WORKING DATA:
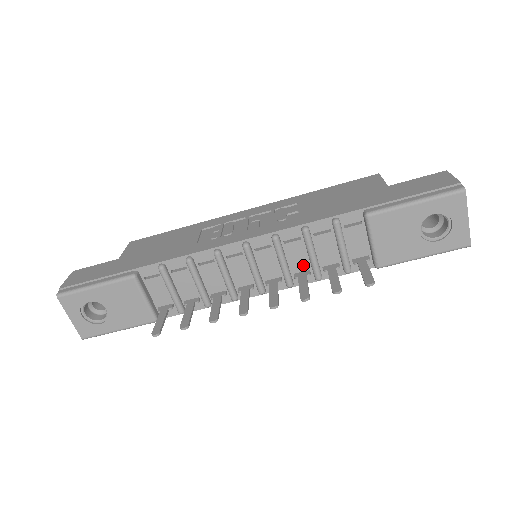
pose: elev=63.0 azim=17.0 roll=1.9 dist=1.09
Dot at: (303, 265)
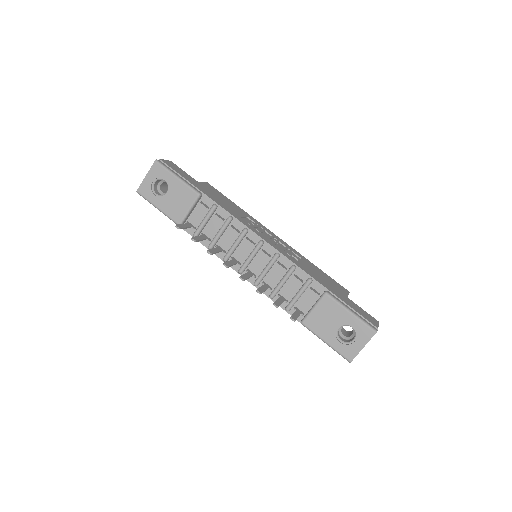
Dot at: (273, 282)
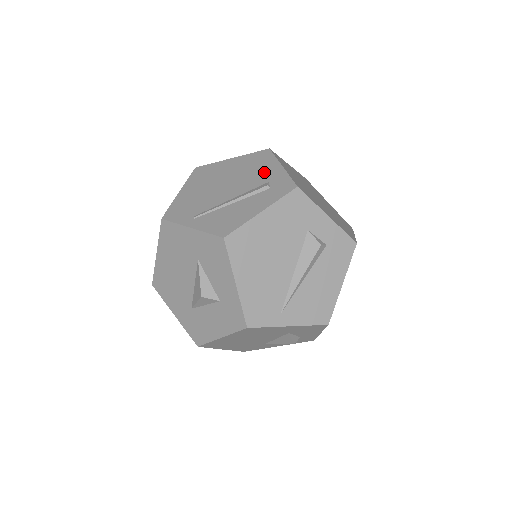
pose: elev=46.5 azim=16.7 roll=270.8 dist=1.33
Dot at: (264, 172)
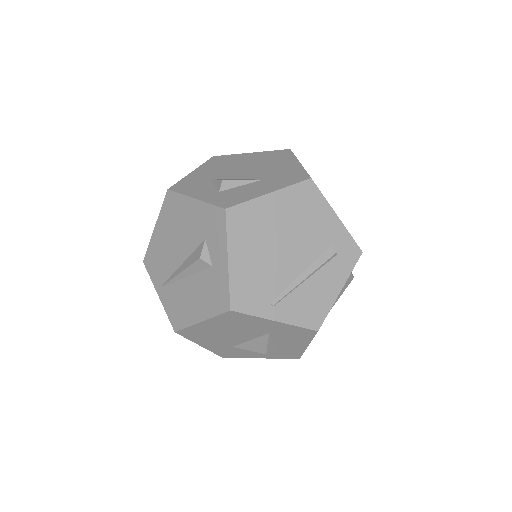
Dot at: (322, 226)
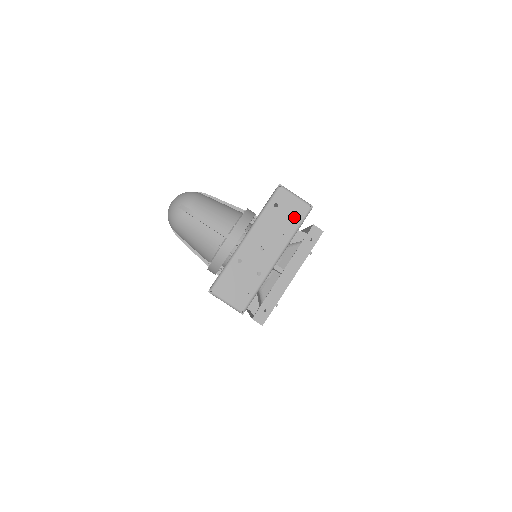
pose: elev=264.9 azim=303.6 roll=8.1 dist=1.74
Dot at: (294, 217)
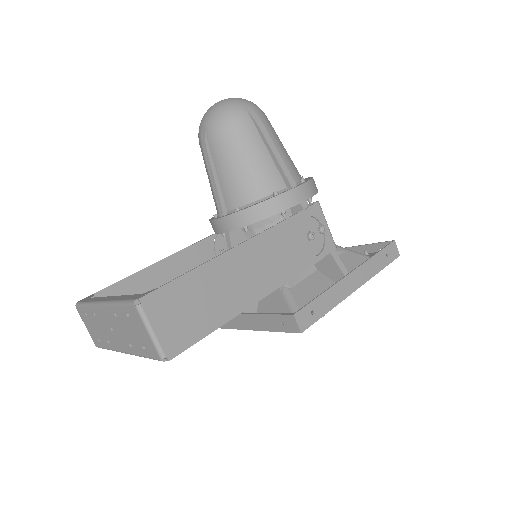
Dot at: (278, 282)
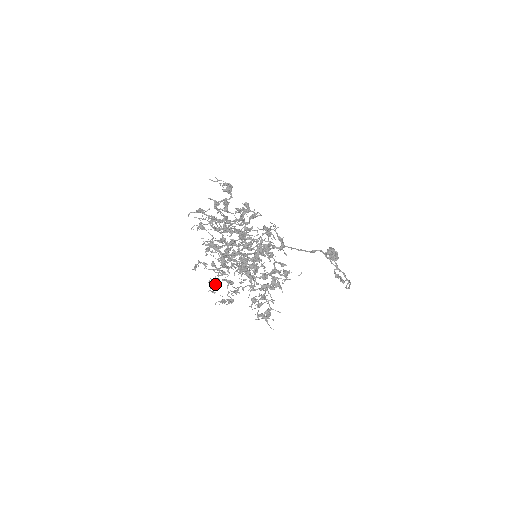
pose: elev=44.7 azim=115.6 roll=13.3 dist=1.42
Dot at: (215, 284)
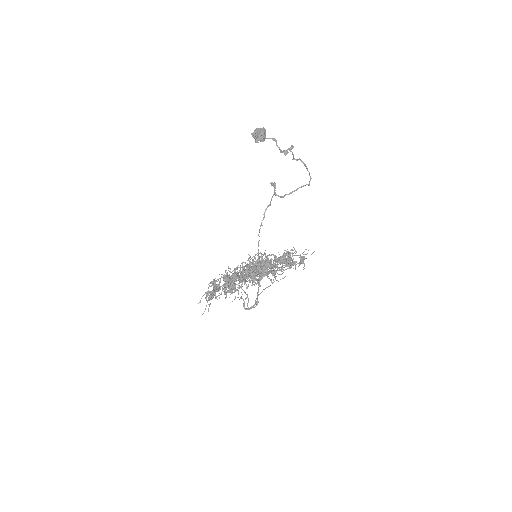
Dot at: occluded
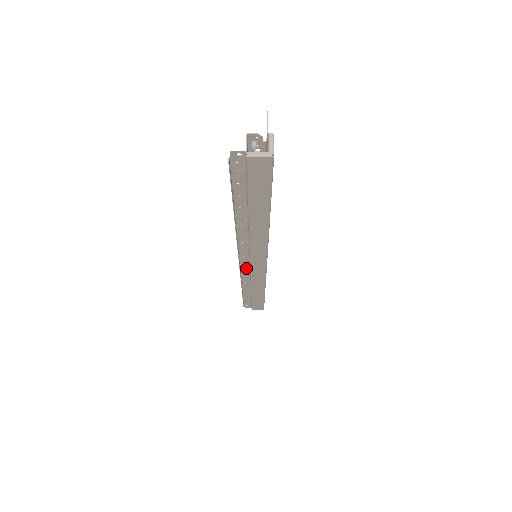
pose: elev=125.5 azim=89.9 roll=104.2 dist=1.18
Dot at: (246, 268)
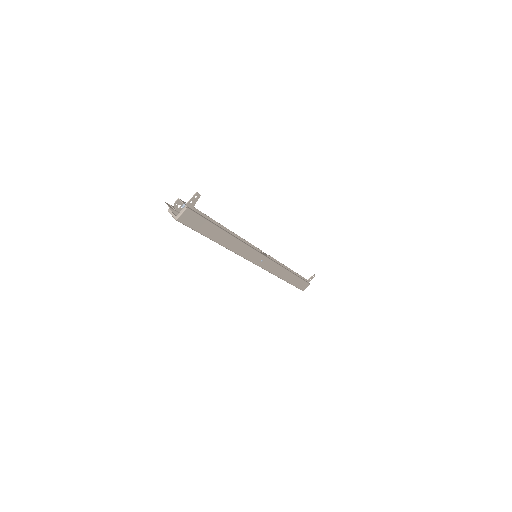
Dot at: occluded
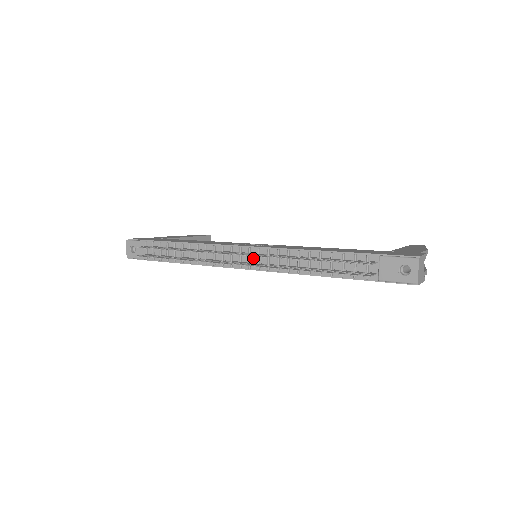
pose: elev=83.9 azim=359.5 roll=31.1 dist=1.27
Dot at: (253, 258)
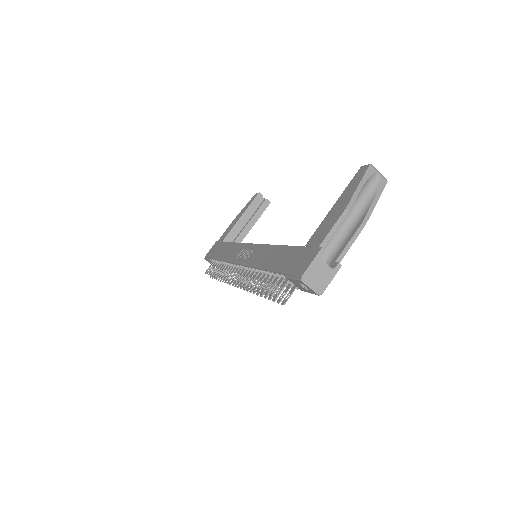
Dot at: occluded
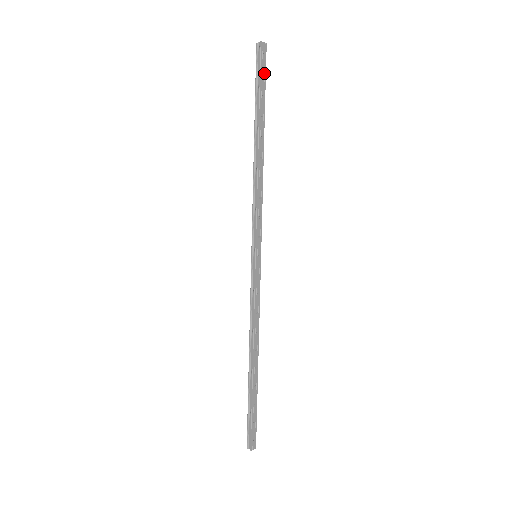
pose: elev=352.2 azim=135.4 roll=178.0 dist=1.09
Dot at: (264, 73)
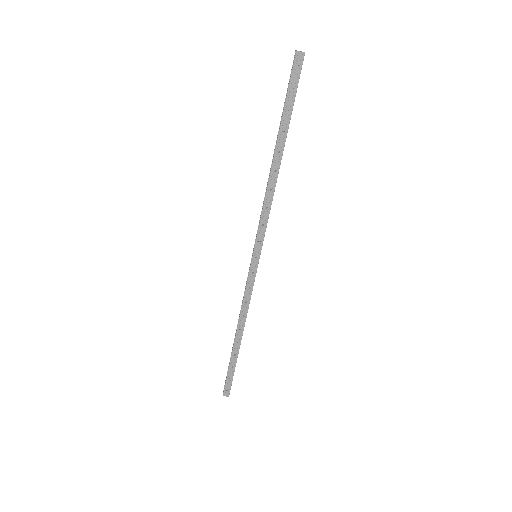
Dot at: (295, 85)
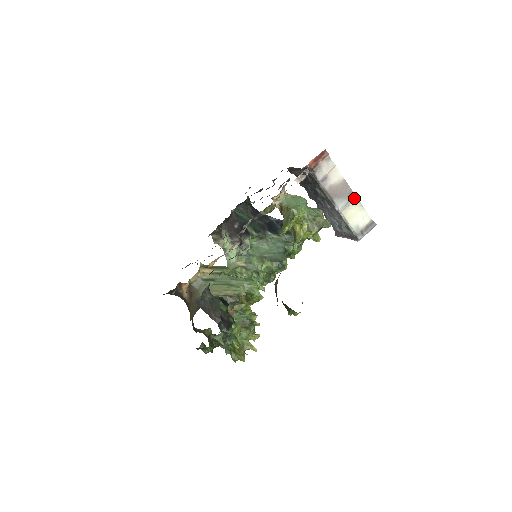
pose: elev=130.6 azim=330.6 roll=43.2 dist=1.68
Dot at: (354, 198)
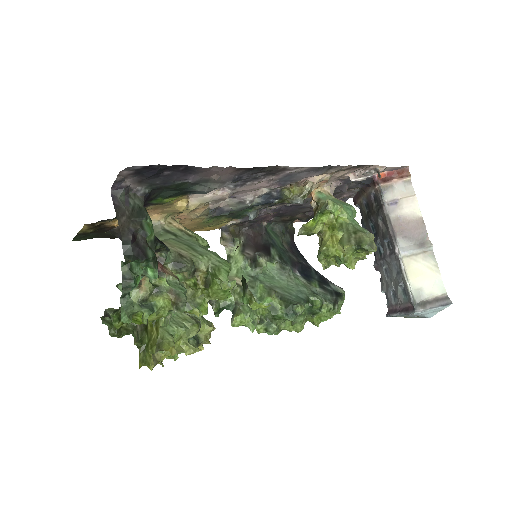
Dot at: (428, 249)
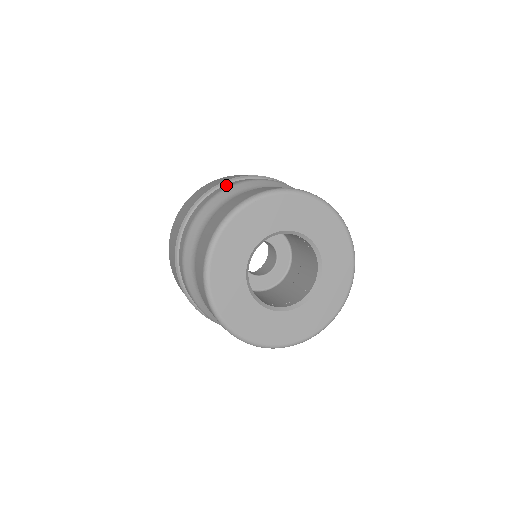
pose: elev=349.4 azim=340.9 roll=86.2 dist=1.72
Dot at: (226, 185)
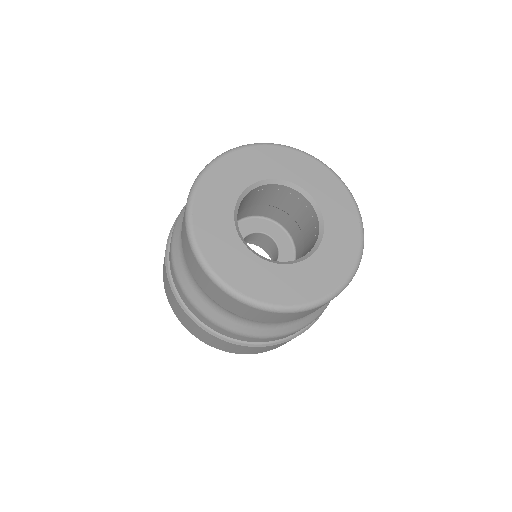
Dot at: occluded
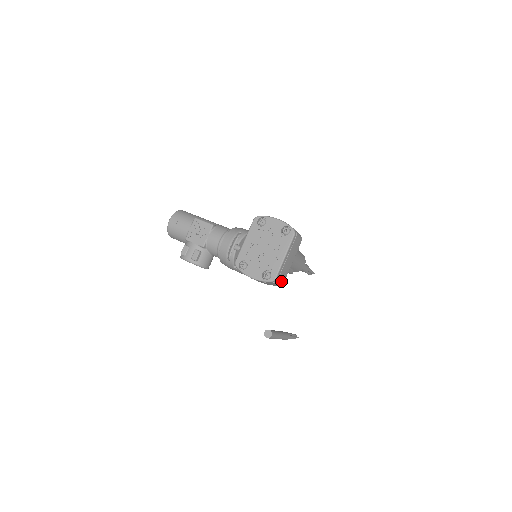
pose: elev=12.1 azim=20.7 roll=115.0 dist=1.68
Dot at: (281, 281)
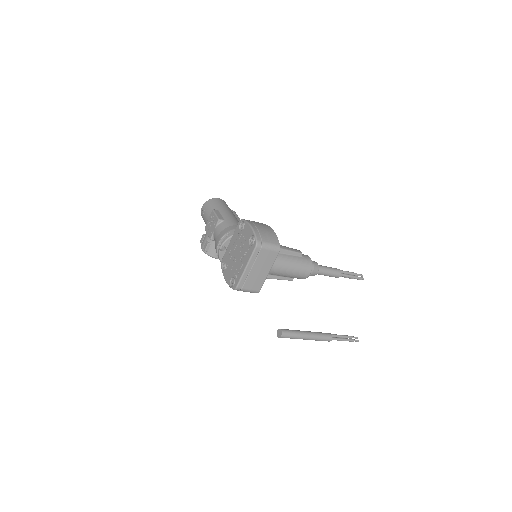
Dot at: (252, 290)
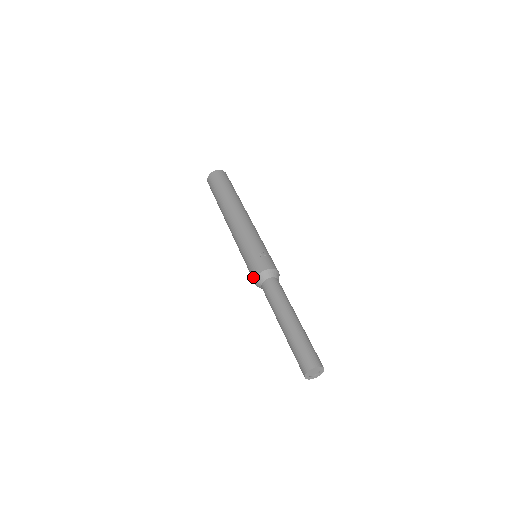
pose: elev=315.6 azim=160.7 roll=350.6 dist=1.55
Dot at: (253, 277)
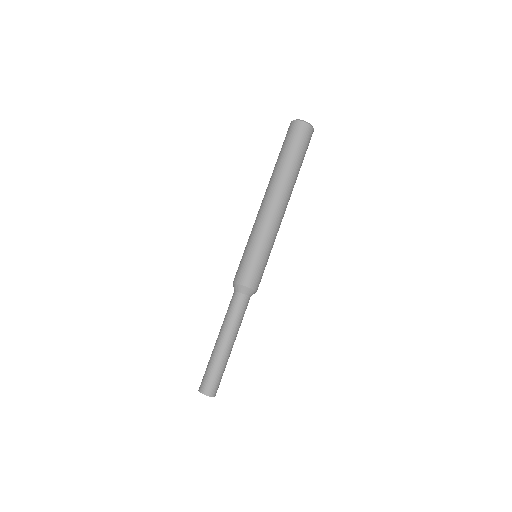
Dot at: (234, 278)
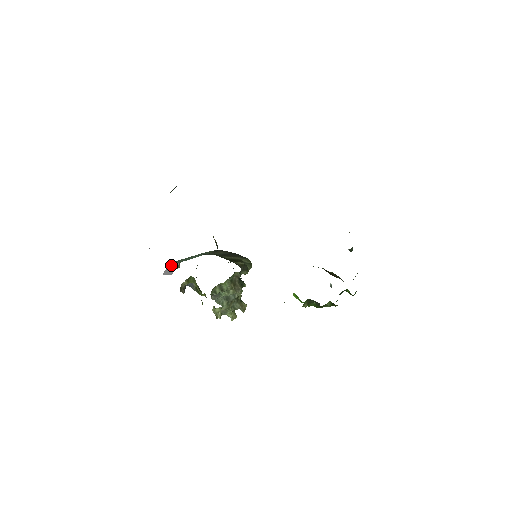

DIRECTIONS FOR THIS TASK: Can you write out every line of the records above word for word, leaving the pictures out?

SOLVED EXERCISE:
pose: elev=63.0 azim=17.0 roll=1.9 dist=1.09
Dot at: (303, 265)
Dot at: (273, 282)
pose: elev=46.5 azim=16.7 roll=270.8 dist=1.33
Dot at: (264, 172)
Dot at: (322, 226)
pose: elev=264.9 azim=303.6 roll=8.1 dist=1.74
Dot at: (294, 217)
Dot at: (278, 282)
pose: elev=44.7 azim=115.6 roll=13.3 dist=1.42
Dot at: (215, 284)
Dot at: occluded
pose: elev=125.5 azim=89.9 roll=104.2 dist=1.18
Dot at: (246, 268)
Dot at: occluded
pose: elev=83.9 azim=359.5 roll=31.1 dist=1.27
Dot at: (253, 258)
Dot at: occluded
pose: elev=352.2 azim=135.4 roll=178.0 dist=1.09
Dot at: (264, 73)
Dot at: (295, 85)
pose: elev=130.6 azim=330.6 roll=43.2 dist=1.68
Dot at: (354, 198)
Dot at: (428, 249)
pose: elev=349.4 azim=340.9 roll=86.2 dist=1.72
Dot at: (226, 185)
Dot at: occluded
pose: elev=12.1 azim=20.7 roll=115.0 dist=1.68
Dot at: (281, 281)
Dot at: (252, 290)
pose: elev=315.6 azim=160.7 roll=350.6 dist=1.55
Dot at: (253, 277)
Dot at: (234, 278)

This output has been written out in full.